[Recorded information — start]
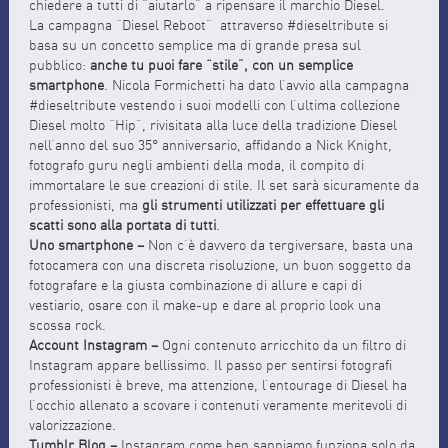
chiedere a tutti di “aiutarlo” a ripensare il marchio Diesel.
La campagna “Diesel Reboot” attraverso #dieseltribute si
basa su un concetto semplice ma di grande presa sul
pubblico:
anche tu puoi fare “stile”, con un semplice
smartphone
. Nicola Formichetti ha dato l’avvio alla campagna
#dieseltribute vestendo i suoi modelli con l’ultima collezione
Diesel molto “Hip”, rivisitata alla luce della tradizione Diesel
nell’anno del suo 35° anniversario, affidando a Nick Knight,
fotografo guru negli ambienti della moda, il compito di
immortalare le sue creazioni di stile. Il set sarà sicuramente da
professionisti, ma
gli strumenti utilizzati per effettuare gli
scatti sono alla portata di tutti
.
Uno smartphone –
Non c’è davvero da tergiversare, basta una
fotocamera con una discreta risoluzione, un buon soggetto da
fotografare e la giusta combinazione di allure e capi di
vestiario, osare con il make-up e dare al proprio look una
scossa rock.
Account Instagram –
Ogni contenuto arricchito da un filtro di
Instagram appare bellissimo. Il passo per sentirsi fotografi
professionisti è breve, ma attenzione, l’entourage di Diesel ha
l’occhio allenato a scovare i contenuti veramente meritevoli di
valorizzazione.
Tumblr Blog –
Instagram come ben sappiamo funziona solo da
[Recorded information — finish]
Write out the data word for word. Any picture is to be skipped.

= Expected output =
chiedere a tutti di “aiutarlo” a ripensare il marchio Diesel.
La campagna “Diesel Reboot” attraverso #dieseltribute si
basa su un concetto semplice ma di grande presa sul
pubblico:
anche tu puoi fare “stile”, con un semplice
smartphone
. Nicola Formichetti ha dato l’avvio alla campagna
#dieseltribute vestendo i suoi modelli con l’ultima collezione
Diesel molto “Hip”, rivisitata alla luce della tradizione Diesel
nell’anno del suo 35° anniversario, affidando a Nick Knight,
fotografo guru negli ambienti della moda, il compito di
immortalare le sue creazioni di stile. Il set sarà sicuramente da
professionisti, ma
gli strumenti utilizzati per effettuare gli
scatti sono alla portata di tutti
.
Uno smartphone –
Non c’è davvero da tergiversare, basta una
fotocamera con una discreta risoluzione, un buon soggetto da
fotografare e la giusta combinazione di allure e capi di
vestiario, osare con il make-up e dare al proprio look una
scossa rock.
Account Instagram –
Ogni contenuto arricchito da un filtro di
Instagram appare bellissimo. Il passo per sentirsi fotografi
professionisti è breve, ma attenzione, l’entourage di Diesel ha
l’occhio allenato a scovare i contenuti veramente meritevoli di
valorizzazione.
Tumblr Blog –
Instagram come ben sappiamo funziona solo da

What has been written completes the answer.